Now, this snapshot activity has been running for years, and has never posed a problem. We had no reason to doubt the application. But how do we reproduce this problem?
Reproducing the Problem
The first step to solving any problem is to reproduce it. Given that the disk throughput deteriorates over time (after roughly 4 days or so), we had to find a way to simulate this.
dd
to the rescue! We found a reliable way to reproduce the problem, by doing the following:
- Use
tmpfs
to simulate 95% of RAM usage - Use
dd
to write to an attached EBS volume
# mkdir /ram # mount -t tmpfs -o size=121268M none /ram/ # dd if=/dev/zero of=/ram/a_really_large_file bs=4M
Why 95%? On our production systems, we allocate 95% of the total system memory to the JVM, using the -Xmx
option. The next step was to write a 30 GB file sequentially and repeatedly, to simulate our database taking a snapshot:
# while true; do date; dd if=/dev/zero of=/path/to/a/file/on/our/ebs/volume bs=512 count=20000000; done &> dd.log & disown
After roughly 4 hours (we actually left it running overnight), dd
came to a grinding halt, and wrote data slowly. Success! We were now able to reproduce the problem.
Migrating Back to r5.xxx
At this time, since our production workload was severely affected, we ran the same benchmark on an equivalent instance, with the only difference being the instance type: r6g.4xlarge (Graviton2) vs r5.4xlarge (Intel).

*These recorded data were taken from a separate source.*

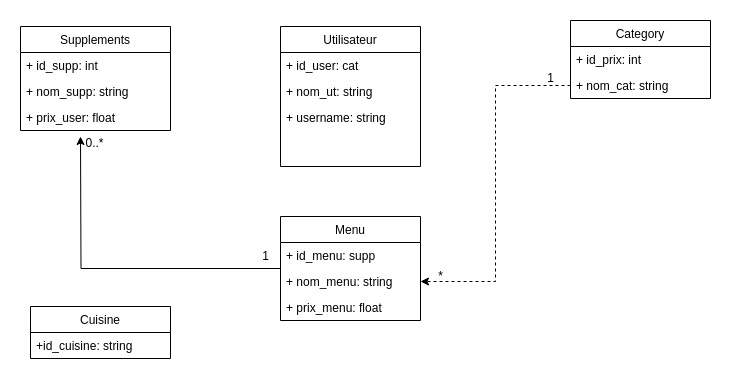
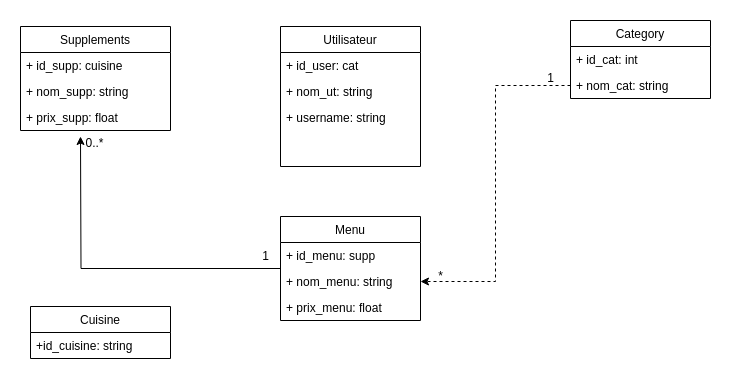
  <mxCell id="0" />
  <mxCell id="1" parent="0" />
  <mxCell id="2" value="Utilisateur" style="swimlane;fontStyle=0;childLayout=stackLayout;horizontal=1;startSize=26;fillColor=none;horizontalStack=0;resizeParent=1;resizeParentMax=0;resizeLast=0;collapsible=1;marginBottom=0;" parent="1" vertex="1"><mxGeometry x="280" y="26" width="140" height="140" as="geometry" /></mxCell>
  <mxCell id="3" value="+ id_user: cat" style="text;strokeColor=none;fillColor=none;align=left;verticalAlign=top;spacingLeft=4;spacingRight=4;overflow=hidden;rotatable=0;points=[[0,0.5],[1,0.5]];portConstraint=eastwest;" parent="2" vertex="1"><mxGeometry y="26" width="140" height="26" as="geometry" /></mxCell>
  <mxCell id="4" value="+ nom_ut: string " style="text;strokeColor=none;fillColor=none;align=left;verticalAlign=top;spacingLeft=4;spacingRight=4;overflow=hidden;rotatable=0;points=[[0,0.5],[1,0.5]];portConstraint=eastwest;" parent="2" vertex="1"><mxGeometry y="52" width="140" height="26" as="geometry" /></mxCell>
  <mxCell id="5" value="+ username: string" style="text;strokeColor=none;fillColor=none;align=left;verticalAlign=top;spacingLeft=4;spacingRight=4;overflow=hidden;rotatable=0;points=[[0,0.5],[1,0.5]];portConstraint=eastwest;" parent="2" vertex="1"><mxGeometry y="78" width="140" height="62" as="geometry" /></mxCell>
  <mxCell id="6" value="Category" style="swimlane;fontStyle=0;childLayout=stackLayout;horizontal=1;startSize=26;fillColor=none;horizontalStack=0;resizeParent=1;resizeParentMax=0;resizeLast=0;collapsible=1;marginBottom=0;" parent="1" vertex="1"><mxGeometry x="570" y="20" width="140" height="78" as="geometry" /></mxCell>
- <mxCell id="7" value="+ id_prix: int" style="text;strokeColor=none;fillColor=none;align=left;verticalAlign=top;spacingLeft=4;spacingRight=4;overflow=hidden;rotatable=0;points=[[0,0.5],[1,0.5]];portConstraint=eastwest;" parent="6" vertex="1"><mxGeometry y="26" width="140" height="26" as="geometry" /></mxCell>
+ <mxCell id="7" value="+ id_cat: int" style="text;strokeColor=none;fillColor=none;align=left;verticalAlign=top;spacingLeft=4;spacingRight=4;overflow=hidden;rotatable=0;points=[[0,0.5],[1,0.5]];portConstraint=eastwest;" parent="6" vertex="1"><mxGeometry y="26" width="140" height="26" as="geometry" /></mxCell>
  <mxCell id="8" value="+ nom_cat: string" style="text;strokeColor=none;fillColor=none;align=left;verticalAlign=top;spacingLeft=4;spacingRight=4;overflow=hidden;rotatable=0;points=[[0,0.5],[1,0.5]];portConstraint=eastwest;" parent="6" vertex="1"><mxGeometry y="52" width="140" height="26" as="geometry" /></mxCell>
  <mxCell id="9" value="Supplements" style="swimlane;fontStyle=0;childLayout=stackLayout;horizontal=1;startSize=26;fillColor=none;horizontalStack=0;resizeParent=1;resizeParentMax=0;resizeLast=0;collapsible=1;marginBottom=0;" parent="1" vertex="1"><mxGeometry x="20" y="26" width="150" height="104" as="geometry" /></mxCell>
- <mxCell id="10" value="+ id_supp: int" style="text;strokeColor=none;fillColor=none;align=left;verticalAlign=top;spacingLeft=4;spacingRight=4;overflow=hidden;rotatable=0;points=[[0,0.5],[1,0.5]];portConstraint=eastwest;" parent="9" vertex="1"><mxGeometry y="26" width="150" height="26" as="geometry" /></mxCell>
+ <mxCell id="10" value="+ id_supp: cuisine" style="text;strokeColor=none;fillColor=none;align=left;verticalAlign=top;spacingLeft=4;spacingRight=4;overflow=hidden;rotatable=0;points=[[0,0.5],[1,0.5]];portConstraint=eastwest;" parent="9" vertex="1"><mxGeometry y="26" width="150" height="26" as="geometry" /></mxCell>
  <mxCell id="11" value="+ nom_supp: string" style="text;strokeColor=none;fillColor=none;align=left;verticalAlign=top;spacingLeft=4;spacingRight=4;overflow=hidden;rotatable=0;points=[[0,0.5],[1,0.5]];portConstraint=eastwest;" parent="9" vertex="1"><mxGeometry y="52" width="150" height="26" as="geometry" /></mxCell>
- <mxCell id="12" value="+ prix_user: float" style="text;strokeColor=none;fillColor=none;align=left;verticalAlign=top;spacingLeft=4;spacingRight=4;overflow=hidden;rotatable=0;points=[[0,0.5],[1,0.5]];portConstraint=eastwest;" parent="9" vertex="1"><mxGeometry y="78" width="150" height="26" as="geometry" /></mxCell>
+ <mxCell id="12" value="+ prix_supp: float" style="text;strokeColor=none;fillColor=none;align=left;verticalAlign=top;spacingLeft=4;spacingRight=4;overflow=hidden;rotatable=0;points=[[0,0.5],[1,0.5]];portConstraint=eastwest;" parent="9" vertex="1"><mxGeometry y="78" width="150" height="26" as="geometry" /></mxCell>
  <mxCell id="13" style="edgeStyle=orthogonalEdgeStyle;rounded=0;orthogonalLoop=1;jettySize=auto;html=1;" parent="1" source="14" edge="1"><mxGeometry relative="1" as="geometry"><mxPoint x="80" y="136" as="targetPoint" /></mxGeometry></mxCell>
  <mxCell id="14" value="Menu" style="swimlane;fontStyle=0;childLayout=stackLayout;horizontal=1;startSize=26;fillColor=none;horizontalStack=0;resizeParent=1;resizeParentMax=0;resizeLast=0;collapsible=1;marginBottom=0;" parent="1" vertex="1"><mxGeometry x="280" y="216" width="140" height="104" as="geometry" /></mxCell>
  <mxCell id="15" value="+ id_menu: supp" style="text;strokeColor=none;fillColor=none;align=left;verticalAlign=top;spacingLeft=4;spacingRight=4;overflow=hidden;rotatable=0;points=[[0,0.5],[1,0.5]];portConstraint=eastwest;" parent="14" vertex="1"><mxGeometry y="26" width="140" height="26" as="geometry" /></mxCell>
  <mxCell id="16" value="+ nom_menu: string " style="text;strokeColor=none;fillColor=none;align=left;verticalAlign=top;spacingLeft=4;spacingRight=4;overflow=hidden;rotatable=0;points=[[0,0.5],[1,0.5]];portConstraint=eastwest;" parent="14" vertex="1"><mxGeometry y="52" width="140" height="26" as="geometry" /></mxCell>
  <mxCell id="17" value="+ prix_menu: float" style="text;strokeColor=none;fillColor=none;align=left;verticalAlign=top;spacingLeft=4;spacingRight=4;overflow=hidden;rotatable=0;points=[[0,0.5],[1,0.5]];portConstraint=eastwest;" parent="14" vertex="1"><mxGeometry y="78" width="140" height="26" as="geometry" /></mxCell>
  <mxCell id="18" style="edgeStyle=orthogonalEdgeStyle;rounded=0;orthogonalLoop=1;jettySize=auto;html=1;exitX=0;exitY=0.5;exitDx=0;exitDy=0;entryX=1;entryY=0.5;entryDx=0;entryDy=0;dashed=1;" parent="1" source="8" target="16" edge="1"><mxGeometry relative="1" as="geometry" /></mxCell>
  <mxCell id="19" value="1" style="text;html=1;resizable=0;autosize=1;align=center;verticalAlign=middle;points=[];fillColor=none;strokeColor=none;rounded=0;" parent="1" vertex="1"><mxGeometry x="540" y="68" width="20" height="20" as="geometry" /></mxCell>
  <mxCell id="20" value="*" style="text;html=1;resizable=0;autosize=1;align=center;verticalAlign=middle;points=[];fillColor=none;strokeColor=none;rounded=0;" parent="1" vertex="1"><mxGeometry x="430" y="266" width="20" height="20" as="geometry" /></mxCell>
  <mxCell id="21" value="1" style="text;html=1;resizable=0;autosize=1;align=center;verticalAlign=middle;points=[];fillColor=none;strokeColor=none;rounded=0;" parent="1" vertex="1"><mxGeometry x="255" y="246" width="20" height="20" as="geometry" /></mxCell>
  <mxCell id="22" value="0..*" style="text;html=1;resizable=0;autosize=1;align=center;verticalAlign=middle;points=[];fillColor=none;strokeColor=none;rounded=0;" parent="1" vertex="1"><mxGeometry x="79" y="133" width="30" height="20" as="geometry" /></mxCell>
  <mxCell id="23" value="Cuisine" style="swimlane;fontStyle=0;childLayout=stackLayout;horizontal=1;startSize=26;fillColor=none;horizontalStack=0;resizeParent=1;resizeParentMax=0;resizeLast=0;collapsible=1;marginBottom=0;" vertex="1" parent="1"><mxGeometry x="30" y="306" width="140" height="52" as="geometry" /></mxCell>
  <mxCell id="24" value="+id_cuisine: string" style="text;strokeColor=none;fillColor=none;align=left;verticalAlign=top;spacingLeft=4;spacingRight=4;overflow=hidden;rotatable=0;points=[[0,0.5],[1,0.5]];portConstraint=eastwest;" vertex="1" parent="23"><mxGeometry y="26" width="140" height="26" as="geometry" /></mxCell>
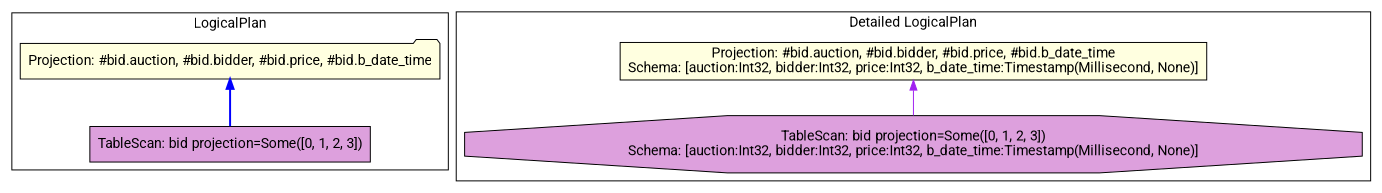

Four hours… six hours… and one night later, dd
was able to write consistently. For the time being, we decided to move all our clusters to r5.xxx. This bought us valuable time to experiment with it on the side, since we had a reliable way to reproduce the issue. Phew!
Is It Graviton2?
We continued our chat with AWS support. They reported that the only possible lead that they had were periods of “microbursting” activity on the root volume. Now, although our database’s storage is on a different EBS volume, it does write its logs to the root volume. Yet this couldn’t fully explain why our Java thread couldn’t write to the storage volume. We chased this problem down, as we didn’t have anything else to go on.
Graphing IOPS from iostat
We ran iostat side by side, along with the dd
command, and graphed the IOPS on the root volume as reported by it:
Umm, wait, what!? There are bursts of excessive IO. (Note: to ensure that we could eliminate root volume microburst issues, AWS support recommended that we create a 1 TB root volume, and try to reproduce it.) There was clearly something happening here. Who’s consuming IOPS on the root volume?
Was It cadvisor?
We decided to use blktrace
to record disk activity, and then blkparse
to interpret its output. It reported that cadvisor
was doing considerable disk activity. A quick Google search sent us scurrying to this bug. Had it resurfaced? Let’s take cadvisor out of the equation:
That’s quite the difference! There were no bursts of disk IOPS this time! Is this it? Have we found the holy grail? We didn’t know what to compare this to. So, to find a base reference, we stopped everything else too, including docker:
Armed with such data, we thought that cadvisor
was the culprit. We shut it down temporarily, and ran the dd
workload overnight, on a fresh instance. Unfortunately, it wasn’t quite that simple. dd
slowed down after the usual 4 hour mark.
Linux Kernel Versions
We realised that there was a difference in the kernel versions between our two instance types. This appeared to be the culprit, and as soon as we matched the kernel version to that of the r5.xxx, everything returned to normal!
So it wasn’t cadvisor
in the end. However, on the way, we did learn a thing or two about debugging memory.
There was a ton of analysis done on some files in the /proc/ filesystem, and some other commands that were issued. However, they didn’t show anything valuable, and were therefore omitted from this article.